A court in Belarus on Monday sentenced key opposition figure Maria Kolesnikova — who led mass protests against President Alexander Lukashenko last year — to 11 years in prison on national security charges.
Kolesnikova’s lawyer Maxim Znak was also handed a 10-year prison sentence, according to the press service of onetime presidential hopeful Viktor Babaryko, whose campaign Kolesnikova managed.
Kolesnikova is the only major leader of last year’s unprecedented protests still in Belarus. She has been in custody for a year, after resisting forced deportation by ripping up her passport.
In power since 1994, Lukashenko has been cracking down on opponents since the protests, which erupted when he claimed victory in a disputed election.
In a video from inside the court shown by Russian media, Kolesnikova — who was handcuffed inside a defendant’s cage — made a heart-shaped symbol with her hands, which she often did at protest rallies.
She was smiling and wearing her signature dark red lipstick.
“Dear spectators, we are happy to see you,” Znak, who was standing next to her, said in the video before the sentence was readout.

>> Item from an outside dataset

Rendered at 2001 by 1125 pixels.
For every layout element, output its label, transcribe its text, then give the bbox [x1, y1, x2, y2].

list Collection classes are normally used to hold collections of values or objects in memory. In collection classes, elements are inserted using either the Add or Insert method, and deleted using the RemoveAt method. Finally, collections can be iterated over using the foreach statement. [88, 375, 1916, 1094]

Kolesnikova — a 39-year-old former flute player in the country’s philharmonic orchestra — has become a symbol of the protest movement in Belarus.
She was arrested last September, when KGB agents put a sack over her head, pushed her into a minibus, and drove her to the Ukrainian border.

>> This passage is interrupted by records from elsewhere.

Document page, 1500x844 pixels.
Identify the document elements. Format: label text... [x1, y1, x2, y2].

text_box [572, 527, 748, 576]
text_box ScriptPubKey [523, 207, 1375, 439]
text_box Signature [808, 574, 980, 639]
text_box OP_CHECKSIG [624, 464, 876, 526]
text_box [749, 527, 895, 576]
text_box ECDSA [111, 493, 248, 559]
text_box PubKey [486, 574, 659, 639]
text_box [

She resisted the attempt to throw her out of the country by reportedly jumping out of the car.
Kolesnikova was part of a female trio together with opposition leader Svetlana Tikhanovskaya and another campaign partner, Veronika Tsepkalo, leading last summer’s rallies against Belarus’s mustachioed leader.
Tikhanovskaya — who stood for president in place of her jailed husband — and Tsepkalo both fled Belarus to EU countries.
Tikhanovskaya says she was the true winner of the August presidential vote.